Factory construction: Finally, the tailwind occurring inside the manufacturing construction sector is something to behold, with a whopping annual growth rate of 74% during the first six months of the year.
That growth is attributable primarily to the effort to rebuild U.S. computer chip manufacturing. But other sectors like transportation, chemicals, and food and beverage are holding their own, and policy-induced building linked to the bipartisan infrastructure legislation is expected to bolster outlays.
Perhaps more important, that growth will most likely prove sufficient to push the manufacturing sector, which has been caught in a period of mild contraction, back into the black.
The primary risk to the outlook is the lagged impact of financial tightening by the Federal Reserve. With 500 basis points of rate hikes over the past 15 months and a possible 25 or more to go, overall higher rates may at one point cause the economy to slip into recession.
Indeed, the major financial event of the first half of the year was the turmoil among small and midsize banks, and the efforts by the Fed and Treasury to prevent a classic bank run.
Those banks, where many middle market firms park their cash and borrow to expand their business, remain under duress as rates move higher. These banks also hold approximately 70% of all commercial real estate loans—90% of which are outside the major metropolitan areas—and will experience further lateral pressure. This year, $270 billion in commercial real estate loans are coming due; that figure rises to nearly $1.5 trillion by the end of 2025.

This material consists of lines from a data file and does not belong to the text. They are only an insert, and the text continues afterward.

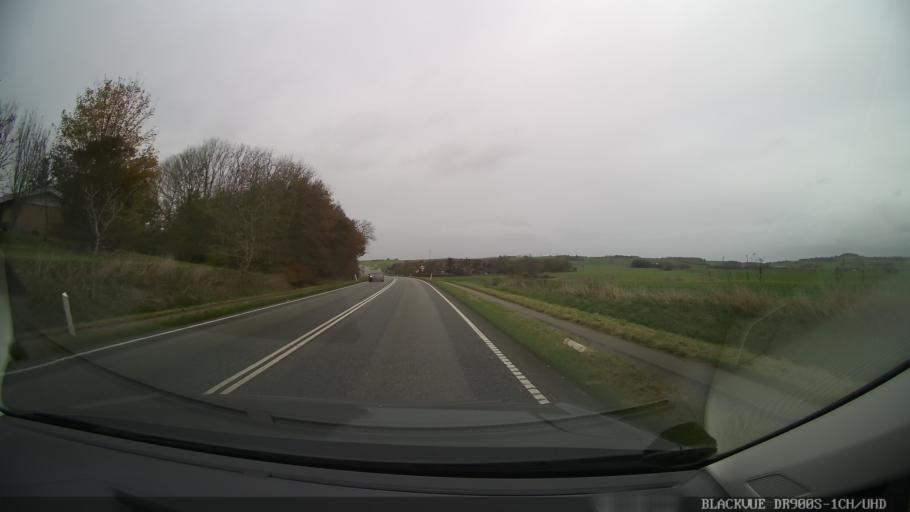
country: DK
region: North Denmark
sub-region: Thisted Kommune
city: Thisted
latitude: 56.8509
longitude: 8.7008
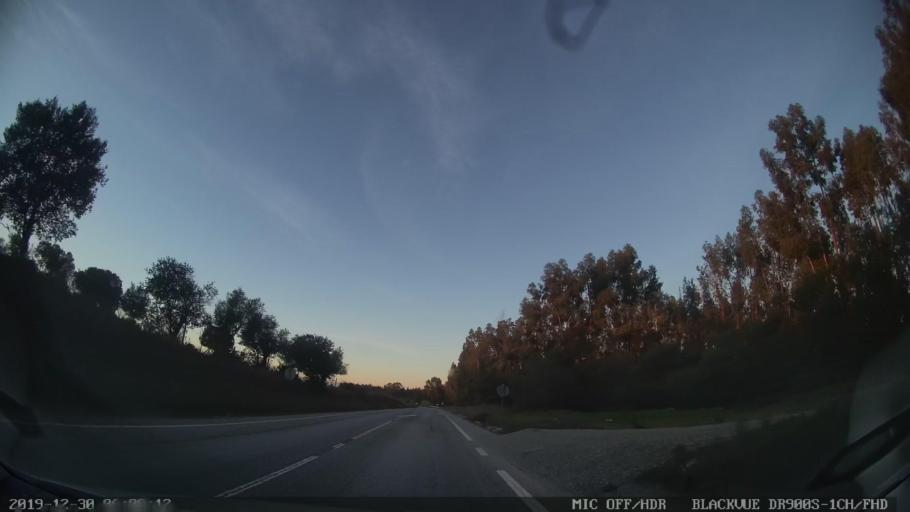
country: PT
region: Castelo Branco
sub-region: Idanha-A-Nova
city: Idanha-a-Nova
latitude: 40.0502
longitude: -7.2445
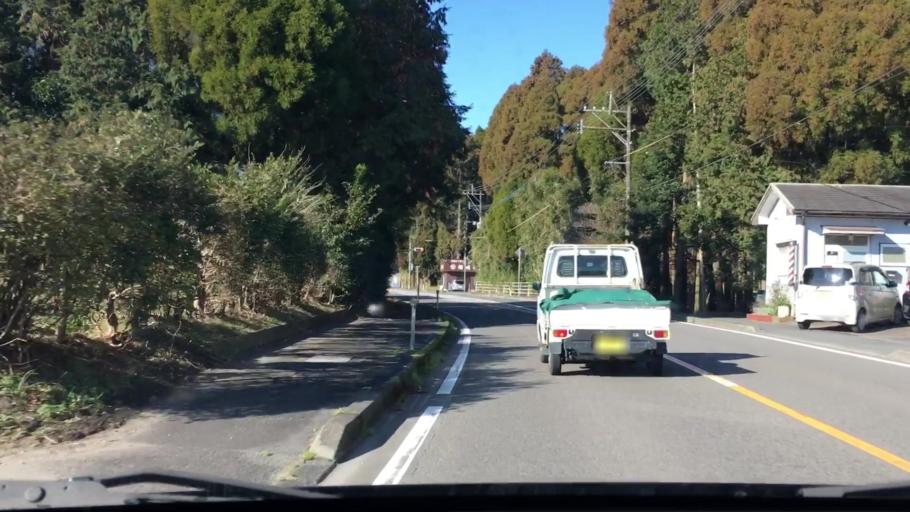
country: JP
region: Kagoshima
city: Kokubu-matsuki
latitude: 31.6725
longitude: 130.8594
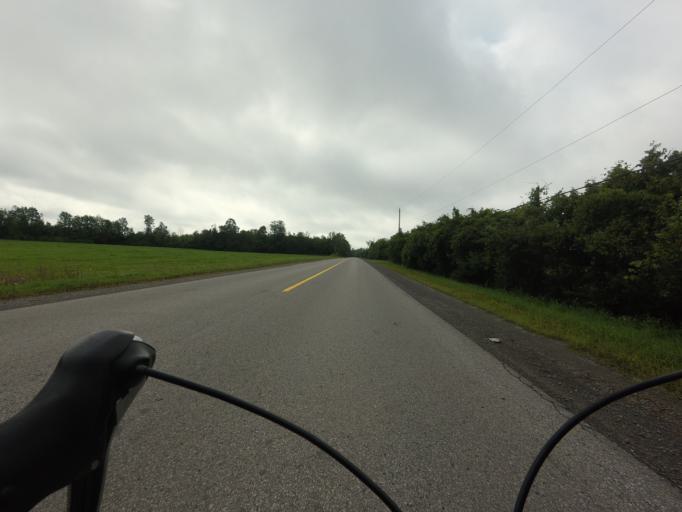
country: CA
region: Ontario
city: Bells Corners
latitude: 45.0718
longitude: -75.7342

Stricter lending standards are the sword of Damocles hanging over the real economy, suppressing demand for commercial and industrial loans that small and midsize firms use to meet payroll and finance expansion.
That data implies that we are not finished adjusting to the interest rate shock. Firms would be wise to focus on developments at the long end of the Treasury curve and monitor the pace of quantitative tightening.
Talk around recession soared as local and regional banks sought to right the ship earlier this year. Indeed, just about every version of the yield curve—whether it was the 2/10, 5/30, 3 month/18 month or 3 month/2 year—all inverted and pointed toward recession.
But so far, the information derived from a variety of yield curves has provided false positives on an overall recession.
Instead, the U.S. economy has proved far more resilient and less sensitive to interest rate hikes than it has in past business cycles.
Part of this has to do with pandemic-era fiscal policy put in place in 2020 and 2021. Structural changes inside the service sector, and the fact that a large majority of households hold mortgages well below 5% and still hold large equity positions in their homes, point to a resilient economy.
The U.S. economy will most likely continue to muddle through a period of soft growth as it adjusts to elevated inflation and higher interest rates. Robust labor demand, solid consumer spending, modest residential construction and a nascent manufacturing renaissance will all prove to be tailwinds for the economy.
For these reasons, we have rolled back our probability of a recession over the next 12 months to 60%, and estimate a 40% probability that the Fed achieves that much-talked-about but seldom-achieved soft landing.